*Dataset extract:*
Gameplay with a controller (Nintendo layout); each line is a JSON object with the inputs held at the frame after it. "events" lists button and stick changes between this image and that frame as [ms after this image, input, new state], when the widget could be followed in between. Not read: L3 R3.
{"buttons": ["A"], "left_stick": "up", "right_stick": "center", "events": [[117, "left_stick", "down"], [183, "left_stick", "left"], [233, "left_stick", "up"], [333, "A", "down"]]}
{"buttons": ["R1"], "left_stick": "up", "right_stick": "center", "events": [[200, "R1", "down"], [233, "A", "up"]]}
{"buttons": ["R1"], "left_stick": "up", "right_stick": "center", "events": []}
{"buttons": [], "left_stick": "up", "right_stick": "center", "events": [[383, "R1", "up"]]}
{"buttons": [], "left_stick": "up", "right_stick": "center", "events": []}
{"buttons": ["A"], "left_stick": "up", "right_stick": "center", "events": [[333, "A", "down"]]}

*Task goal:* Copy every line in the entries above that has the string "down" in it.

*Reply to the exercise:*
{"buttons": ["A"], "left_stick": "up", "right_stick": "center", "events": [[117, "left_stick", "down"], [183, "left_stick", "left"], [233, "left_stick", "up"], [333, "A", "down"]]}
{"buttons": ["R1"], "left_stick": "up", "right_stick": "center", "events": [[200, "R1", "down"], [233, "A", "up"]]}
{"buttons": ["A"], "left_stick": "up", "right_stick": "center", "events": [[333, "A", "down"]]}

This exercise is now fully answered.